- Alex Szapiro deixa o SoftBank após mais de cinco anos à frente da operação LatAm, mantendo posição de sócio e advisor de algumas startups do portfólio.
- Com a mudança, Juan Franck assume a liderança regional, e Rodrigo Costa passa a responder pela operação no Brasil; a transição ocorrerá nos próximos meses.
- Szapiro ingressou no SoftBank em abril de dois mil e vinte e um, vindo da Amazon, que liderou a operação brasileira desde dois mil e doze.
- O SoftBank opera na América Latina desde dois mil e dezenove, com portfolio de mais de setenta startups; investimento recente no Brasil foi na fintech Asaas, que captou oitocentos e vinte milhões de reais em milênio de dois mil e vinte e quatro.
- A gestora avalia quatro ou cinco empresas no momento para novos aportes acima de US$ cinquenta milhões; a saída de Szapiro ocorreu durante o Brazil Week, em Nova York.
Alex Szapiro deixa o SoftBank após mais de cinco anos à frente da operação LatAm. A mudança ocorre após a empresa desembarcar na América Latina em 2019, com mais de 70 startups no portfólio. Szapiro sinalizou que permanece como sócio e advisor de algumas empresas do portfólio.
A saída foi discutida durante o Brazil Week, evento em Nova York realizado em maio. Com a transição, Juan Franck assume a liderança da operação regional, enquanto Rodrigo Costa passa a chefiar o SoftBank no Brasil. Szapiro ficará nos próximos meses para assegurar a transição junto às empresas da região.
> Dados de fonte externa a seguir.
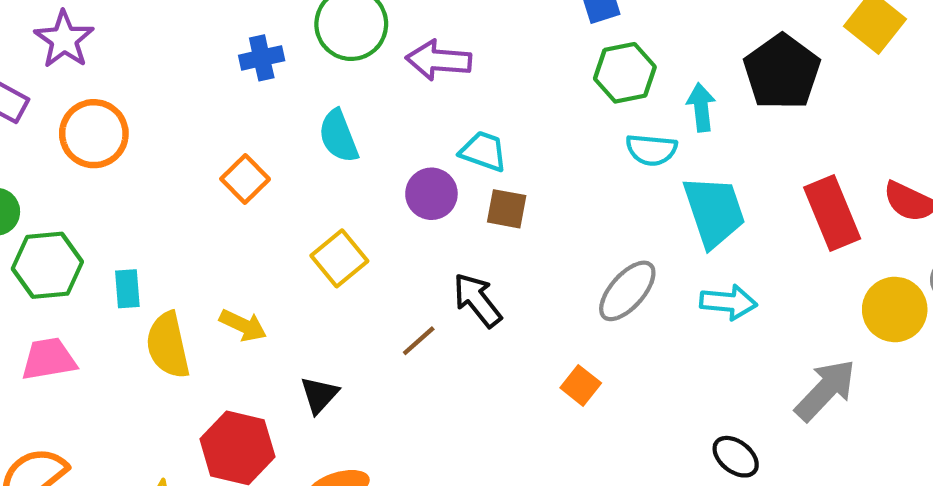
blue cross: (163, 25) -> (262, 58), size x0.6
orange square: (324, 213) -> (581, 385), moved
Szapiro ingressou no SoftBank em abril de 2021, vindo da Amazon, onde liderou a operação brasileira desde 2012. Anteriormente, comandou a operação da Apple no Brasil. Sua gestão coincidiu com ajustes macro no mercado de venture capital, com menor disponibilidade de capital e foco renovado em IA.
Nos últimos dois anos, o SoftBank realizou 12 transações na região, incluindo follow-ons, operações secundárias e aquisições. O aporte mais recente no Brasil foi na fintech Asaas, com captação de R$ 820 milhões liderada pela Bond em 2024. O portfólio brasileiro inclui Wellhub, QuintoAndar, MadeiraMadeira, Kavak e Rappi.
Szapiro afirmou, em entrevista à Bloomberg News, que o grupo avalia um pequeno conjunto de potenciais investimentos na América Latina e não enfrenta restrições para alocar capital. Segundo ele, há quatro ou cinco empresas em avaliação no momento, desde que correspondam ao perfil desejado.
O SoftBank mantém um portfólio com mais de 70 startups e passou por um processo de renovação de liderança na região nos últimos anos. Em 2022, Marcelo Claure deixou o grupo após disputa salarial e, em seguida, criou a Bicycle Capital com Shu Nyatta.